On voudrait nous faire croire qu’on peut courir 10m derrière un joggeur mais qu’on ne pour­rait pas assis­ter à un concert avec un masque à 10m d’un trom­pet­tiste ?

Que mon froma­ger pouvait rester ouvert (la laite­rie Gilbert, miam) mais pas un libraire ?

Qu’on peut lais­ser 15 enfants dans une même salle pendant 4h ou même une jour­née mais qu’on ne pour­rait pas être 10 pour assis­ter à un one man show à distance de la scène ?

Alors puisque le ridi­cule du Minis­tère de la culture ne tue pas, même du Coro­na­vi­rus, et que Franck Ries­ter est encore en vie, heureu­se­ment pour lui, plutôt que d’obli­ger tous les festi­vals à repor­ter pour des raisons avant tout écono­miques (trans­fé­rer les subven­tions 2020 à 2021 sans frais, en mettant s’il le faut tout le monde au chômage), on peut imagi­ner de nombreuses mani­fes­ta­tions cultu­relles en toute sécu­rité : un réci­tal salle Molière, par exemple du pianiste lyon­nais François Dumont qu’on adore, pour une centaine de personnes dissé­mi­nées entre l’or­chestre et le balcon avec leurs masques ; un one woman show de Cécile Giroud à Gerson pour une quin­zaine de personnes (y aura la queue à l’en­trée mais pas plus qu’au super­mar­ché) ; des lectures sous les arbres au Parc de la Tête d’Or en lais­sant les spec­ta­teurs à 10m de l’ac­trice ou de l’ac­teur (Domi­nique Blanc ? C’est le moment de rêver !) ; un happe­ning d’un petit groupe espacé de musi­ciens de l’Au­di­to­rium ou de l’ONL sur les parvis de leurs insti­tu­tions respec­tives, en lais­sant le public toujours à 10m, pour ne pas mettre en péril le fragile équi­libre nerveux de monsieur Casta­ner…

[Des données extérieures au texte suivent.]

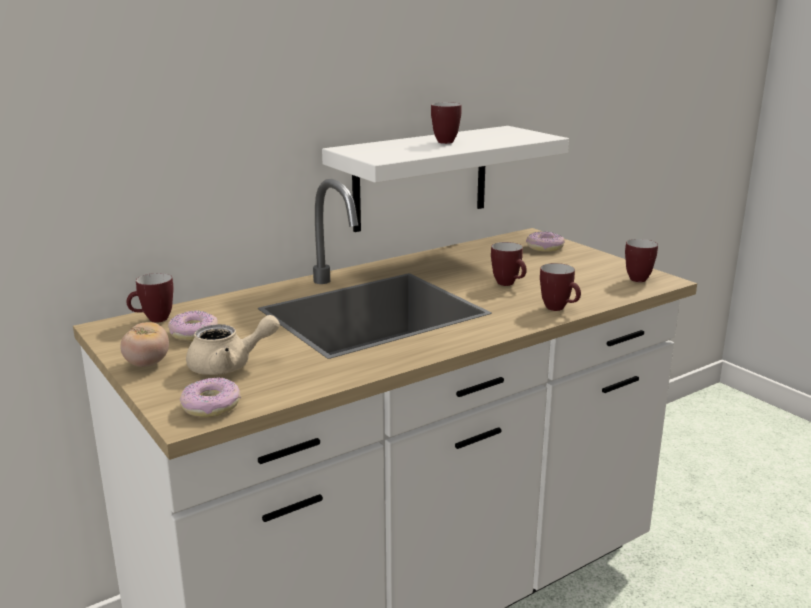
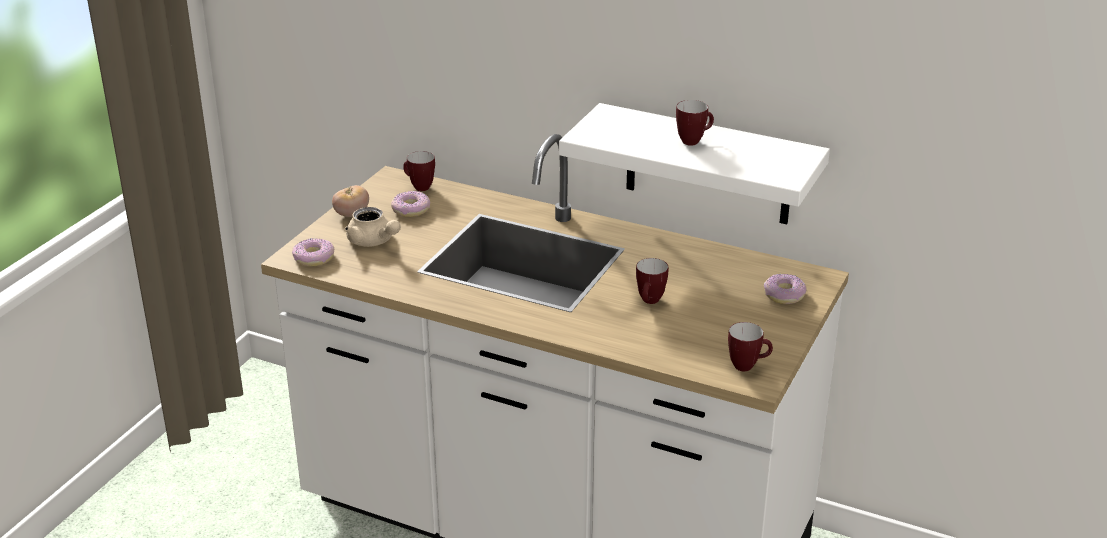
camera: 60 degrees right, 10 degrees up
(559, 309) = (613, 341): mug -> none

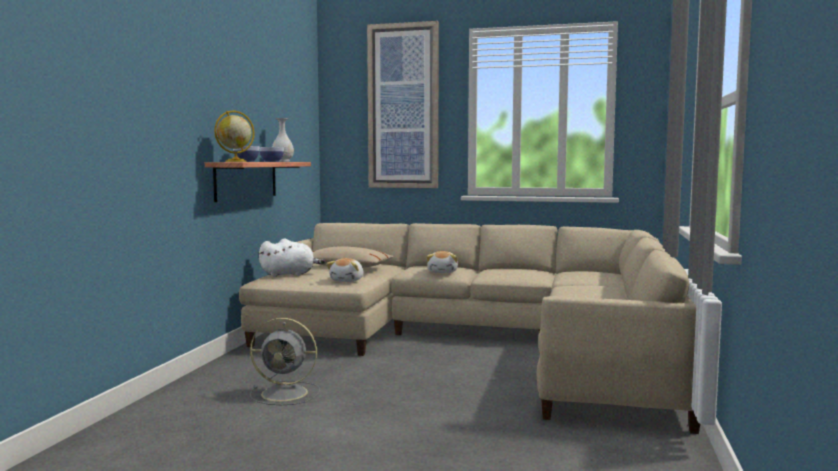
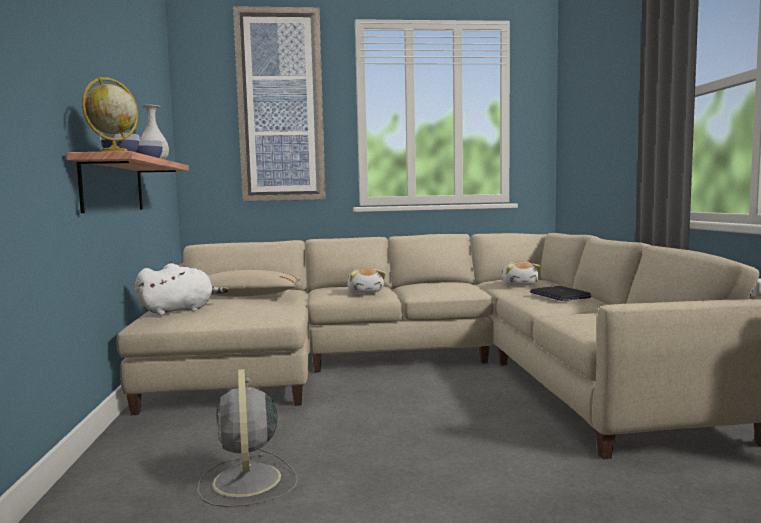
camera: 20 degrees left, 0 degrees up
(286, 393) = (247, 481): grey fan -> grey fan turned 90 degrees clockwise
(348, 280) = (267, 311): plush toy -> plush toy (520, 284)
(594, 288) = (559, 295): none -> laptop

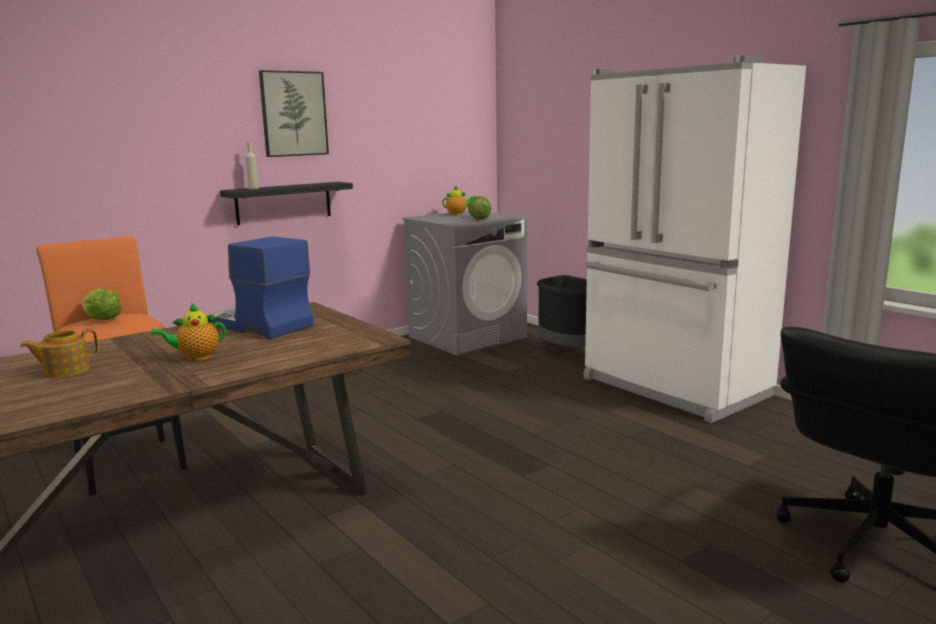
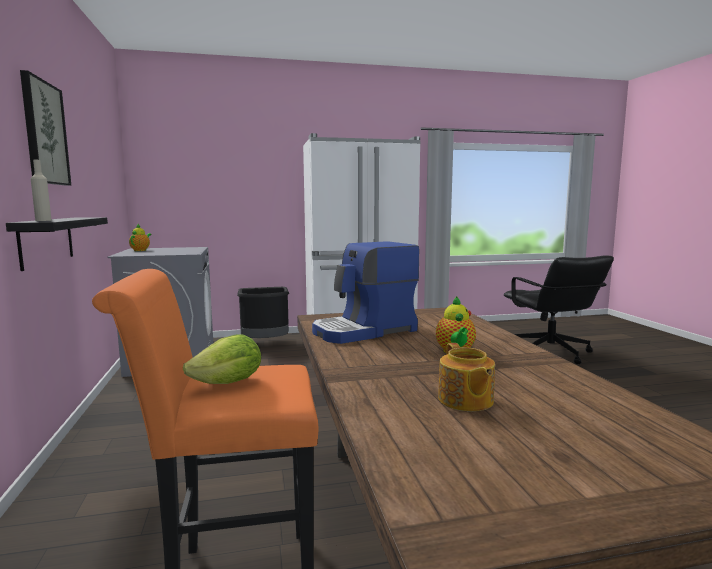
camera: 65 degrees left, 5 degrees down
(478, 219) = (184, 250): lettuce -> none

Sans parler d’une inté­grale Béla Tarr à l’Ins­ti­tut Lumière ou à La Fourmi (il n’y a jamais eu plus de 10 personnes dans une salle pour voir un film de Béla Tarr, alors…). Bref, arrê­tons ce prin­cipe de précau­tion déli­rant et sacri­fi­ciel qui consiste à mettre tout le monde au chômage cultu­rel jusqu’en août 2021.

Si la situa­tion écono­mique ne sera certes pas viable avant un certain temps pour les lieux cultu­rels, une chose est sûre : ce n’est pas en inter­di­sant tout et en ne faisant rien qu’on fera reve­nir le public un jour dans les salles. Surtout si on lui explique comme on est en train de le faire qu ce sont des lieux terri­ble­ment conta­mi­nant. Imagi­ne­rait-on lais­ser les bars et restau­rants au chômage jusqu’en août 2021 ?

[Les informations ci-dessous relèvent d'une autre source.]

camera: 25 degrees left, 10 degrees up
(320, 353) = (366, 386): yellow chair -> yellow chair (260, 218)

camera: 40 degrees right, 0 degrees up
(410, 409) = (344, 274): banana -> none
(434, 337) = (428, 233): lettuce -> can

Alors il est grand temps de prendre des initia­tives dès que possible – Exit sera toujours là pour les accom­pa­gner – et que ce gouver­ne­ment qui se prétend libé­ral (quand ça l’ar­range) laisse enfin un peu de liberté aux acteurs cultu­rels, comme il en accorde aux grandes surfaces de luxe pour ouvrir dès le 11 mai et vendre des jeans indis­pen­sables à 300 €…

Créons enfin de la vie, dans le respect des gestes barrières bien sûr, qui, rappe­lons-le, sont là pour proté­ger des virus, pas pour mettre des barrières entre les gens, surtout quand il s’agit de l’es­sen­tiel : des émotions humaines.